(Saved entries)

--- START ---

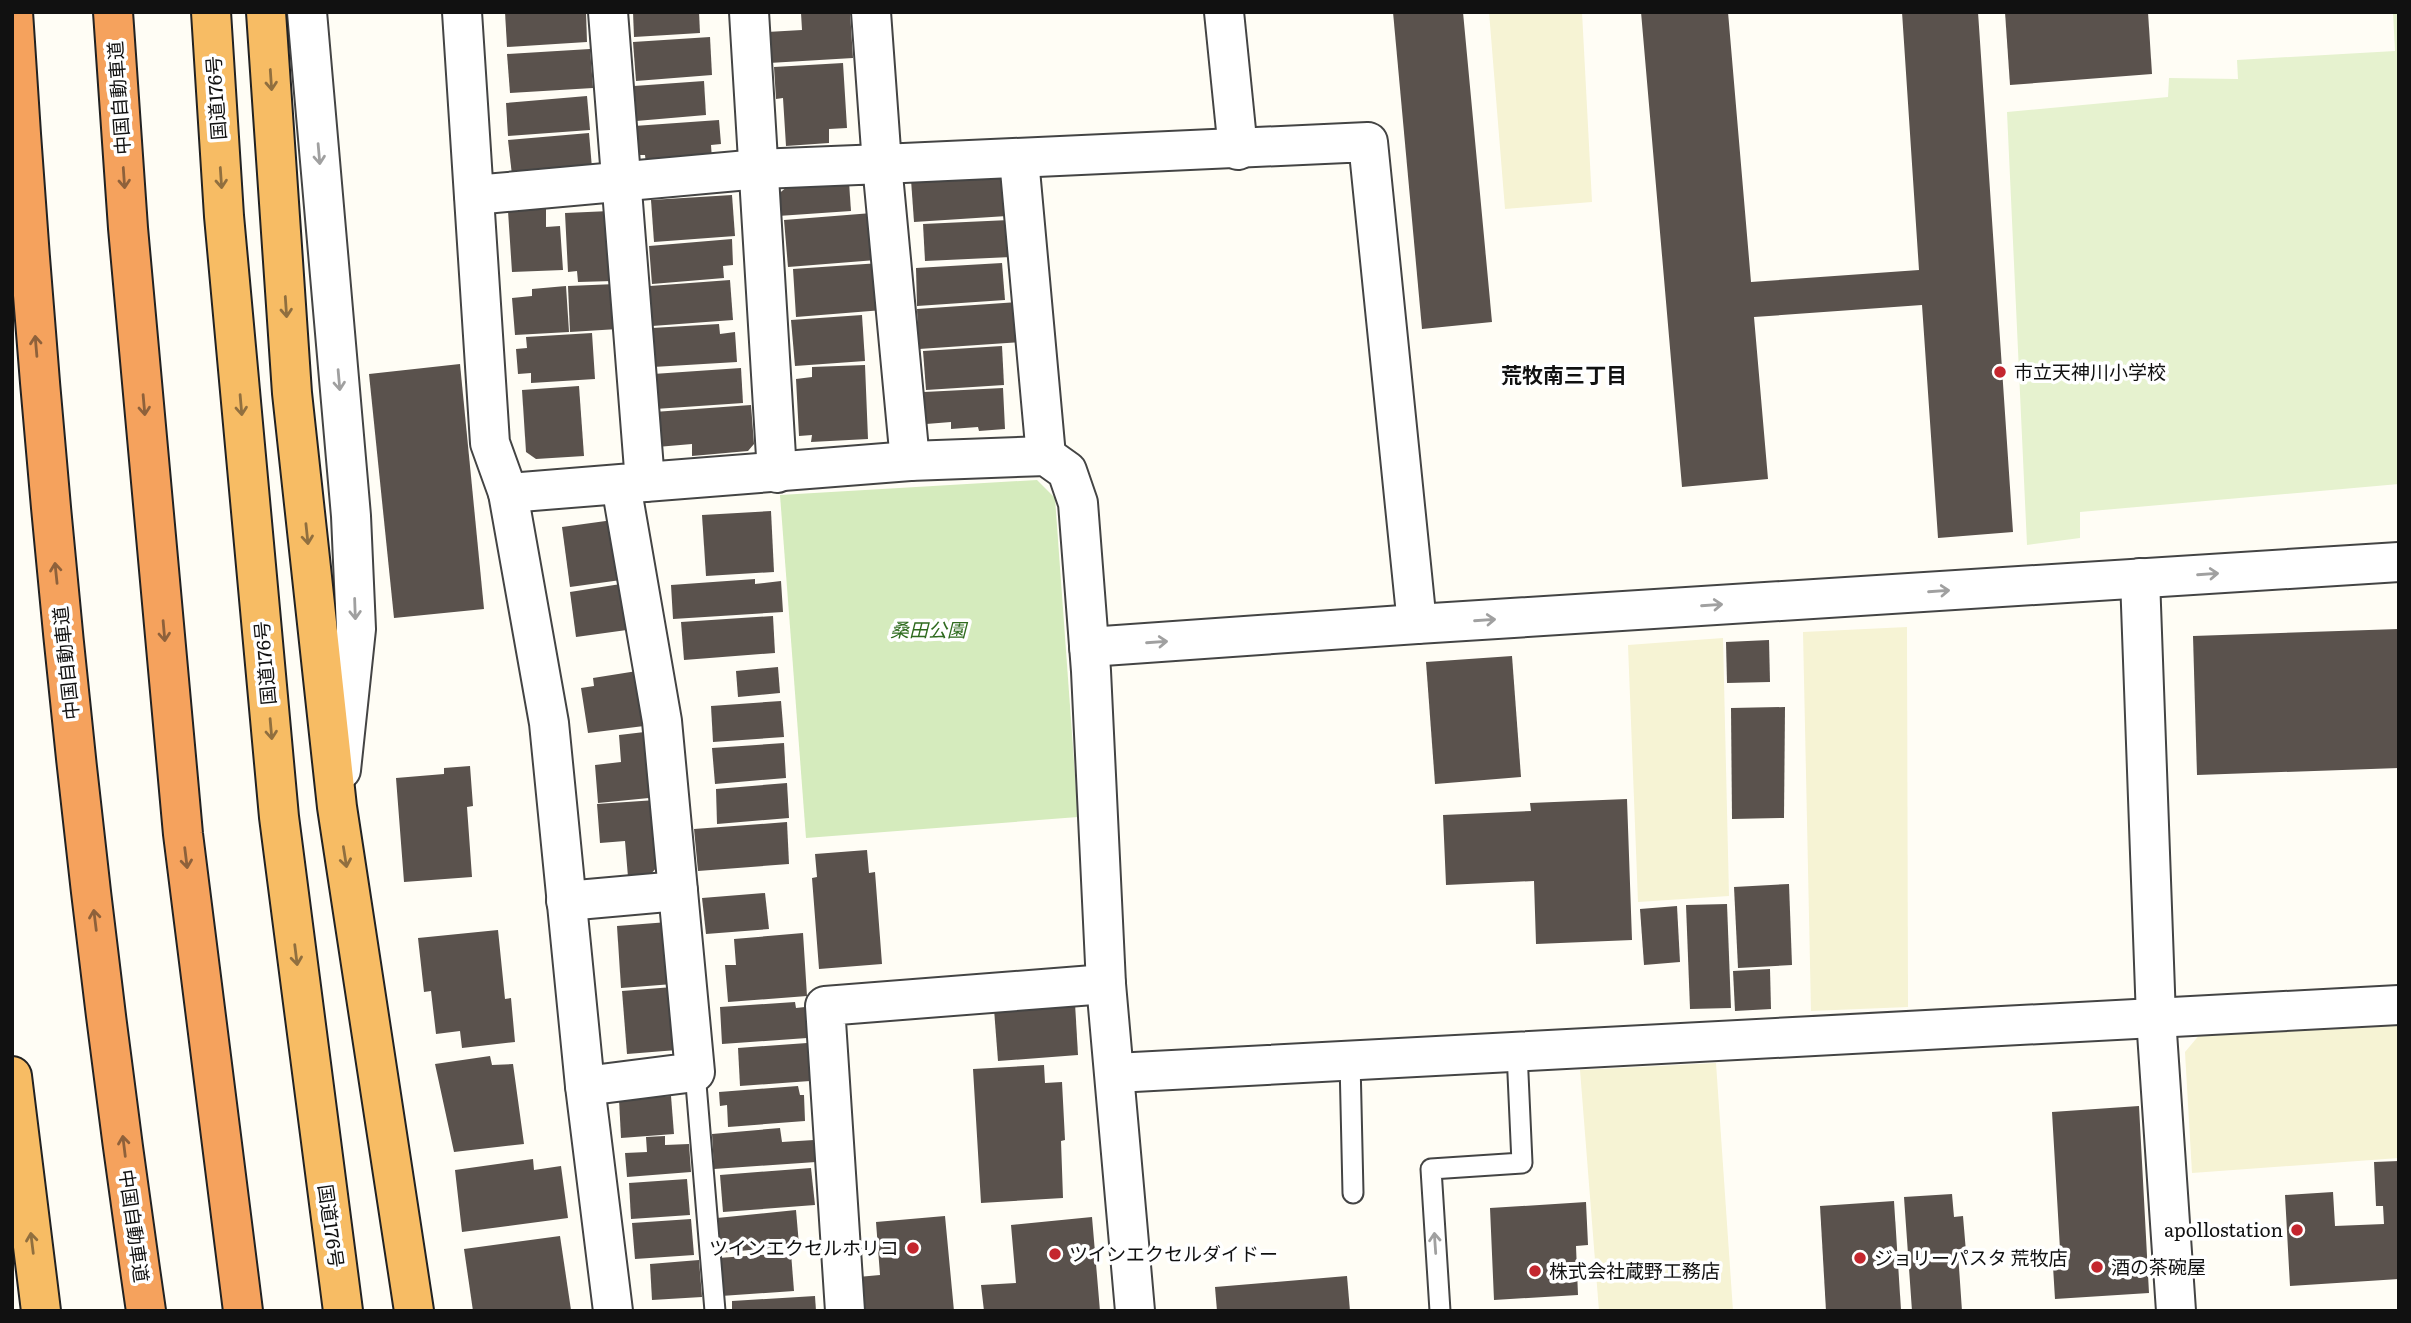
<svg xmlns="http://www.w3.org/2000/svg" width="2411" height="1323" font-family="Literata,'Noto Sans JP',serif">
<style>
.farmland{fill:#f6f3d4}
.green{fill:#d5ebbd}
.pitch{fill:#e6f2cf}
.building{fill:#5a524d}
.lines{fill:none;stroke-linecap:round;stroke-linejoin:round}
.service-casing{stroke:#444;stroke-width:23}
.minor-casing{stroke:#444;stroke-width:42}
.trunk-casing{stroke:#222;stroke-width:42}
.motorway-casing{stroke:#222;stroke-width:42}
.service{stroke:#fff;stroke-width:19}
.minor{stroke:#fff;stroke-width:38}
.trunk{stroke:#f7bc64;stroke-width:38}
.motorway{stroke:#f5a25d;stroke-width:38}
.oneway{stroke:#906f3f}
.oneway2{stroke:#a0a0a0}
.oneway3{stroke:#8e613b}
.poi-dot{fill:#c4262e;stroke:#fff;stroke-width:2.5}
.labels{text-anchor:middle;stroke-width:7;stroke-linejoin:round;paint-order:stroke}
.street-label{font-size:19px;fill:#111;stroke:#fff}
.poi-label{font-size:19px;fill:#111;stroke:#fff;text-anchor:start}
.park-label{font-size:19px;font-style:italic;fill:#2f6b1f;stroke:#fff}
.neighbourhood-label{font-size:21px;font-weight:bold;fill:#111;stroke:#fff}
</style>
<rect width="100%" height="100%" fill="#fffdf5"/>
<g class="farmland">
<path d="M1489,12H1582L1592,202L1505,209Z"/>
<path d="M1907,627L1908,1007L1811,1011L1803,632Z"/>
<path d="M1723,638L1729,896L1638,902L1628,645Z"/>
<path d="M2399,1025V1158L2192,1173L2185,1052L2201,1033Z"/>
<path d="M1716,1063L1733,1311H1599L1580,1070Z"/>
</g>
<path class="green" d="M1037,480L1055,498L1078,817L806,838L780,495Z"/>
<path class="pitch" d="M2393,12H2399V484L2080,512V538L2027,545L2007,112L2168,97L2169,78L2238,79L2237,60L2395,51Z"/>
<g class="building">
<path d="M505,12H586L587,42L507,47Z"/>
<path d="M633,12H699L700,33L634,37Z"/>
<path d="M811,12H850L853,58L769,63L767,32L802,30L801,13Z"/>
<path d="M1393,12H1463L1492,322L1422,329Z"/>
<path d="M1641,12H1728L1751,282L1919,270L1902,12H1978L2013,532L1938,538L1922,305L1754,317L1768,479L1682,487Z"/>
<path d="M2005,12H2148L2152,74L2010,85Z"/>
<path d="M710,37L712,75L636,81L633,42Z"/>
<path d="M590,49L593,88L510,93L507,54Z"/>
<path d="M843,63L847,128L829,129V143L786,146L783,98L776,99L774,67Z"/>
<path d="M704,81L706,115L636,121L634,86Z"/>
<path d="M587,96L590,130L508,136L506,103Z"/>
<path d="M719,120L721,144L711,145L712,159L646,164L645,155H636L634,126Z"/>
<path d="M589,133L592,168L512,175L508,140Z"/>
<path d="M1004,173L1007,216L914,222L911,180Z"/>
<path d="M849,182L851,211L778,216L776,196L788,186Z"/>
<path d="M732,195L735,236L654,242L651,200Z"/>
<path d="M546,209V227L560,226L563,270L512,272L508,211Z"/>
<path d="M610,211L613,281L578,282L577,271L568,272L565,213Z"/>
<path d="M872,213L876,260L788,267L784,220Z"/>
<path d="M1009,220L1011,257L925,261L923,224Z"/>
<path d="M732,239L733,265L723,266L724,278L652,284L649,246Z"/>
<path d="M880,263L883,310L796,317L793,269Z"/>
<path d="M1002,263L1005,300L917,306L916,268Z"/>
<path d="M730,280L733,320L652,326L650,286Z"/>
<path d="M616,284L618,329L570,332L568,286Z"/>
<path d="M566,286L569,332L515,335L512,298L532,296V289Z"/>
<path d="M1018,302L1020,342L919,349L917,309Z"/>
<path d="M862,315L865,361L795,366L791,320Z"/>
<path d="M719,324L720,334L735,332L737,362L653,367L652,328Z"/>
<path d="M592,333L595,379L531,383V373L518,374L516,349L527,348L526,337Z"/>
<path d="M1002,346L1004,385L926,390L923,351Z"/>
<path d="M460,364L484,609L394,618L369,374Z"/>
<path d="M865,365L868,439L811,442L812,435L799,436L796,379L812,377V367Z"/>
<path d="M741,368L743,403L655,409L653,374Z"/>
<path d="M579,386L584,456L536,459L526,452L522,390Z"/>
<path d="M1003,388L1005,429L979,431L978,427L951,429V422L926,424L924,392Z"/>
<path d="M751,405L754,444L748,451L692,456V444L657,447L654,412Z"/>
<path d="M771,511L774,572L706,576L702,515Z"/>
<path d="M613,520L621,580L570,587L562,527Z"/>
<path d="M755,579V584L781,581L783,612L673,619L671,585Z"/>
<path d="M627,583L634,629L576,637L570,592Z"/>
<path d="M773,616L775,653L684,660L681,622Z"/>
<path d="M2399,629V768L2197,775L2193,636Z"/>
<path d="M1769,640L1770,682L1727,683L1726,642Z"/>
<path d="M1512,656L1521,777L1435,784L1426,662Z"/>
<path d="M778,667L780,693L738,697L736,671Z"/>
<path d="M637,671L644,726L588,733L581,688L594,686L593,678Z"/>
<path d="M781,701L784,737L713,742L711,706Z"/>
<path d="M1785,707L1784,818L1732,819L1731,708Z"/>
<path d="M653,731L659,797L598,803L595,765L621,762L619,735Z"/>
<path d="M784,743L786,778L715,784L712,748Z"/>
<path d="M470,766L473,806L467,807L472,877L404,882L396,778L444,774V768Z"/>
<path d="M787,783L789,818L717,824L716,789Z"/>
<path d="M1627,799L1632,940L1536,944L1534,881L1446,885L1443,815L1531,811L1530,803Z"/>
<path d="M656,800L662,861L651,874L628,877L625,841L600,843L597,804Z"/>
<path d="M787,822L789,864L698,871L694,829Z"/>
<path d="M867,850L869,873L875,872L882,964L819,969L812,878L817,877L815,854Z"/>
<path d="M1789,884L1792,965L1738,968L1734,887Z"/>
<path d="M765,893L769,929L706,934L702,898Z"/>
<path d="M1727,904L1731,1008L1690,1009L1686,905Z"/>
<path d="M1677,906L1680,962L1644,965L1640,909Z"/>
<path d="M668,922L673,984L621,988L617,926Z"/>
<path d="M498,930L505,999L511,998L515,1042L462,1048L460,1031L436,1034L431,991L424,992L418,938Z"/>
<path d="M803,933L807,996L728,1002L725,965H736L734,939Z"/>
<path d="M1770,969L1771,1009L1735,1011L1733,971Z"/>
<path d="M673,987L677,1050L627,1054L622,991Z"/>
<path d="M795,1002L796,1008L805,1007L807,1038L722,1044L720,1007Z"/>
<path d="M1075,1003L1078,1055L998,1061L994,1009Z"/>
<path d="M807,1043L810,1081L740,1086L738,1048Z"/>
<path d="M490,1056L492,1065L513,1064L524,1144L454,1152L435,1064Z"/>
<path d="M1044,1065L1045,1083L1062,1082L1065,1140L1061,1141L1063,1198L981,1203L973,1069Z"/>
<path d="M798,1086L800,1095H804L805,1121L728,1127L727,1105L720,1106L719,1092Z"/>
<path d="M671,1096L674,1134L621,1138L619,1099Z"/>
<path d="M2139,1106L2149,1293L2055,1299L2052,1250L2060,1249L2052,1112Z"/>
<path d="M780,1128L782,1142L814,1140L816,1162L714,1169L712,1134Z"/>
<path d="M665,1136V1145L689,1144L691,1172L627,1177L625,1153L647,1152L646,1137Z"/>
<path d="M533,1159L534,1170L561,1166L568,1218L462,1232L455,1170Z"/>
<path d="M2399,1161V1279L2290,1286L2285,1195L2333,1192L2335,1226L2384,1224L2383,1206H2376L2374,1162Z"/>
<path d="M811,1168L815,1205L723,1212L720,1175Z"/>
<path d="M687,1179L690,1215L631,1219L629,1183Z"/>
<path d="M1952,1194L1954,1217L1963,1216L1966,1252L1958,1253L1962,1311H1912L1904,1197Z"/>
<path d="M1894,1201L1901,1310L1826,1311L1820,1206Z"/>
<path d="M1586,1202L1588,1245L1576,1246L1578,1295L1494,1300L1490,1208Z"/>
<path d="M796,1210L799,1245L721,1253L717,1218Z"/>
<path d="M945,1216L954,1311H861L858,1277L880,1275L876,1222Z"/>
<path d="M1092,1217L1100,1311H984L981,1285L1016,1283L1011,1225Z"/>
<path d="M691,1219L694,1255L635,1259L632,1223Z"/>
<path d="M560,1236L571,1310L473,1311L464,1249Z"/>
<path d="M791,1253L794,1291L721,1296L718,1258Z"/>
<path d="M699,1260L702,1297L652,1300L650,1264Z"/>
<path d="M1347,1276L1350,1311H1217L1215,1287Z"/>
<path d="M815,1296L816,1311H732V1301Z"/>
</g>
<g class="lines">
<g class="service-casing">
<g id="service">
<path d="M1350,1061L1353,1193"/>
<path d="M695,1072L715,1311"/>
<path d="M1440,1311L1431,1169L1522,1163L1517,1052"/>
</g>
</g>
<g class="minor-casing">
<g id="minor">
<path d="M307,12L351,516L356,629L341,770"/>
<path d="M462,12L490,443L508,493L645,482L608,12"/>
<path d="M749,12L777,473"/>
<path d="M871,12L882,164L1368,142L1417,624"/>
<path d="M1224,12L1238,150"/>
<path d="M1019,159L1046,456"/>
<path d="M474,195L759,169L882,164L910,461"/>
<path d="M645,482L910,461L1046,456L1067,471L1078,503L1091,671L1106,984L1135,1311"/>
<path d="M508,493L549,723L585,1086L613,1311"/>
<path d="M2140,578L2156,1018L2176,1311"/>
<path d="M1089,647L1417,624L2399,562"/>
<path d="M566,901L678,891"/>
<path d="M1115,1073L2399,1005"/>
<path d="M585,1086L695,1072L662,721L621,485"/>
<path d="M845,1311L825,1006L1106,984"/>
</g>
</g>
<g class="trunk-casing">
<g id="trunk">
<path d="M211,12L224,216L279,817L343,1311"/>
<path d="M266,12L292,393L337,807L414,1311"/>
<path d="M12,1076L41,1311"/>
</g>
</g>
<g class="motorway-casing">
<g id="motorway">
<path d="M13,12C40,447 83,880 146,1311"/>
<path d="M113,12L128,228L183,834L243,1311"/>
</g>
</g>
<use href="#service" class="service"/>
<use href="#minor" class="minor"/>
<use href="#trunk" class="trunk"/>
<use href="#motorway" class="motorway"/>
</g>
<defs><path id="oneway-shaft" d="M-6 0H5M1.5-3L5.5 0L1.5 3" fill="none" stroke-width="1.6" stroke-linecap="round" stroke-linejoin="round" transform="scale(1.75)"/></defs>
<g class="oneway">
<use href="#oneway-shaft" transform="translate(271 80) rotate(86)"/>
<use href="#oneway-shaft" transform="translate(221 178) rotate(86)"/>
<use href="#oneway-shaft" transform="translate(286 307) rotate(86)"/>
<use href="#oneway-shaft" transform="translate(241 405) rotate(85)"/>
<use href="#oneway-shaft" transform="translate(307 534) rotate(84)"/>
<use href="#oneway-shaft" transform="translate(271 729) rotate(85)"/>
<use href="#oneway-shaft" transform="translate(345 857) rotate(81)"/>
<use href="#oneway-shaft" transform="translate(296 955) rotate(83)"/>
<use href="#oneway-shaft" transform="translate(32 1243) rotate(-97)"/>
</g>
<g class="oneway2">
<use href="#oneway-shaft" transform="translate(319 154) rotate(85)"/>
<use href="#oneway-shaft" transform="translate(339 380) rotate(85)"/>
<use href="#oneway-shaft" transform="translate(2208 574) rotate(-4)"/>
<use href="#oneway-shaft" transform="translate(1939 591) rotate(-4)"/>
<use href="#oneway-shaft" transform="translate(1712 605) rotate(-4)"/>
<use href="#oneway-shaft" transform="translate(355 609) rotate(88)"/>
<use href="#oneway-shaft" transform="translate(1485 620) rotate(-4)"/>
<use href="#oneway-shaft" transform="translate(1157 642) rotate(-4)"/>
<use href="#oneway-shaft" transform="translate(1435 1243) rotate(-94)"/>
</g>
<g class="oneway3">
<use href="#oneway-shaft" transform="translate(124 178) rotate(86)"/>
<use href="#oneway-shaft" transform="translate(36 346) rotate(-95)"/>
<use href="#oneway-shaft" transform="translate(144 405) rotate(85)"/>
<use href="#oneway-shaft" transform="translate(56 573) rotate(-96)"/>
<use href="#oneway-shaft" transform="translate(164 631) rotate(85)"/>
<use href="#oneway-shaft" transform="translate(186 858) rotate(83)"/>
<use href="#oneway-shaft" transform="translate(95 920) rotate(-97)"/>
<use href="#oneway-shaft" transform="translate(124 1146) rotate(-97)"/>
</g>
<g class="poi-dot">
<circle cx="2000" cy="372" r="7"/>
<circle cx="2297" cy="1230" r="7"/>
<circle cx="913" cy="1248" r="7"/>
<circle cx="1055" cy="1254" r="7"/>
<circle cx="1860" cy="1258" r="7"/>
<circle cx="2097" cy="1267" r="7"/>
<circle cx="1535" cy="1271" r="7"/>
</g>
<g class="labels">
<g class="street-label">
<text transform="translate(119 98) rotate(-94)" y="7">中国自動車道</text>
<text transform="translate(216 98) rotate(-94)" y="7">国道176号</text>
<text transform="translate(66 663) rotate(-96)" y="7">中国自動車道</text>
<text transform="translate(265 663) rotate(-95)" y="7">国道176号</text>
<text transform="translate(134 1226) rotate(82)" y="7">中国自動車道</text>
<text transform="translate(331 1226) rotate(82)" y="7">国道176号</text>
</g>
<g class="poi-label">
<text x="2014" y="379">市立天神川小学校</text>
<text x="2283" y="1237" text-anchor="end">apollostation</text>
<text x="899" y="1255" text-anchor="end">ツインエクセルホリコ</text>
<text x="1069" y="1261">ツインエクセルダイドー</text>
<text x="1874" y="1265">ジョリーパスタ 荒牧店</text>
<text x="2111" y="1274">酒の茶碗屋</text>
<text x="1549" y="1278">株式会社蔵野工務店</text>
</g>
<g class="park-label">
<text x="928" y="637">桑田公園</text>
</g>
<g class="neighbourhood-label">
<text x="1564" y="383">荒牧南三丁目</text>
</g>
</g>
<rect width="2411" height="1323" fill="none" stroke="#111111" stroke-width="28"/>
</svg>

--- END ---

#### Work order
Which lines above contain "anchor"? Show each of them.

#### Task solution
.labels{text-anchor:middle;stroke-width:7;stroke-linejoin:round;paint-order:stroke}
.poi-label{font-size:19px;fill:#111;stroke:#fff;text-anchor:start}
<text x="2283" y="1237" text-anchor="end">apollostation</text>
<text x="899" y="1255" text-anchor="end">ツインエクセルホリコ</text>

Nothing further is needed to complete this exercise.